Format every line of the data below as a Markdown table with the columns Row and Entry. Number the rows and leave out blank lines.

---------- DATA ENTRIES

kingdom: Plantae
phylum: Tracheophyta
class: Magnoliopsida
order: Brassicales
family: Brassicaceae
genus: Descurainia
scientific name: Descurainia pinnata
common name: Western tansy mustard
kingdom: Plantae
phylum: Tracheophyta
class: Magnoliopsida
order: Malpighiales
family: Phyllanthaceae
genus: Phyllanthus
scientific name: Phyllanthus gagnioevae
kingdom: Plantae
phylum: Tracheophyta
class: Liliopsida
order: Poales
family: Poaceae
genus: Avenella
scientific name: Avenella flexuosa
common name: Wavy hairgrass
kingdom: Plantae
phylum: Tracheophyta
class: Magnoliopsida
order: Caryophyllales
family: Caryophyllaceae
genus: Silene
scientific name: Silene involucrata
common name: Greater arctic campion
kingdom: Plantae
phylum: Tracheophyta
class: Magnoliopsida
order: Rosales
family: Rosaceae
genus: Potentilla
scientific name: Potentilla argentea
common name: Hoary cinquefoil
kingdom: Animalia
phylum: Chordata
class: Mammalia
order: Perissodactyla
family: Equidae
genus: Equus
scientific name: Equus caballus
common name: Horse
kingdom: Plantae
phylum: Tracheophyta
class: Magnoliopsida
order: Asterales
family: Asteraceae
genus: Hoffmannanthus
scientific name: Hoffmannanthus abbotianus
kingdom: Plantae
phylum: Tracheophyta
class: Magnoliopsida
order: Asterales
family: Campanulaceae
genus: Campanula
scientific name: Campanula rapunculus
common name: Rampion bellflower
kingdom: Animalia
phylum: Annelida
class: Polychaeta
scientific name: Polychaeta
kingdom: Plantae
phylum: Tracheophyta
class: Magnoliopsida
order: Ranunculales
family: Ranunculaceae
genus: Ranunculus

--------------------

**PROBLEM SOLUTION**
| Row | Entry |
|---|---|
| 1 | kingdom: Plantae |
| 2 | phylum: Tracheophyta |
| 3 | class: Magnoliopsida |
| 4 | order: Brassicales |
| 5 | family: Brassicaceae |
| 6 | genus: Descurainia |
| 7 | scientific name: Descurainia pinnata |
| 8 | common name: Western tansy mustard |
| 9 | kingdom: Plantae |
| 10 | phylum: Tracheophyta |
| 11 | class: Magnoliopsida |
| 12 | order: Malpighiales |
| 13 | family: Phyllanthaceae |
| 14 | genus: Phyllanthus |
| 15 | scientific name: Phyllanthus gagnioevae |
| 16 | kingdom: Plantae |
| 17 | phylum: Tracheophyta |
| 18 | class: Liliopsida |
| 19 | order: Poales |
| 20 | family: Poaceae |
| 21 | genus: Avenella |
| 22 | scientific name: Avenella flexuosa |
| 23 | common name: Wavy hairgrass |
| 24 | kingdom: Plantae |
| 25 | phylum: Tracheophyta |
| 26 | class: Magnoliopsida |
| 27 | order: Caryophyllales |
| 28 | family: Caryophyllaceae |
| 29 | genus: Silene |
| 30 | scientific name: Silene involucrata |
| 31 | common name: Greater arctic campion |
| 32 | kingdom: Plantae |
| 33 | phylum: Tracheophyta |
| 34 | class: Magnoliopsida |
| 35 | order: Rosales |
| 36 | family: Rosaceae |
| 37 | genus: Potentilla |
| 38 | scientific name: Potentilla argentea |
| 39 | common name: Hoary cinquefoil |
| 40 | kingdom: Animalia |
| 41 | phylum: Chordata |
| 42 | class: Mammalia |
| 43 | order: Perissodactyla |
| 44 | family: Equidae |
| 45 | genus: Equus |
| 46 | scientific name: Equus caballus |
| 47 | common name: Horse |
| 48 | kingdom: Plantae |
| 49 | phylum: Tracheophyta |
| 50 | class: Magnoliopsida |
| 51 | order: Asterales |
| 52 | family: Asteraceae |
| 53 | genus: Hoffmannanthus |
| 54 | scientific name: Hoffmannanthus abbotianus |
| 55 | kingdom: Plantae |
| 56 | phylum: Tracheophyta |
| 57 | class: Magnoliopsida |
| 58 | order: Asterales |
| 59 | family: Campanulaceae |
| 60 | genus: Campanula |
| 61 | scientific name: Campanula rapunculus |
| 62 | common name: Rampion bellflower |
| 63 | kingdom: Animalia |
| 64 | phylum: Annelida |
| 65 | class: Polychaeta |
| 66 | scientific name: Polychaeta |
| 67 | kingdom: Plantae |
| 68 | phylum: Tracheophyta |
| 69 | class: Magnoliopsida |
| 70 | order: Ranunculales |
| 71 | family: Ranunculaceae |
| 72 | genus: Ranunculus |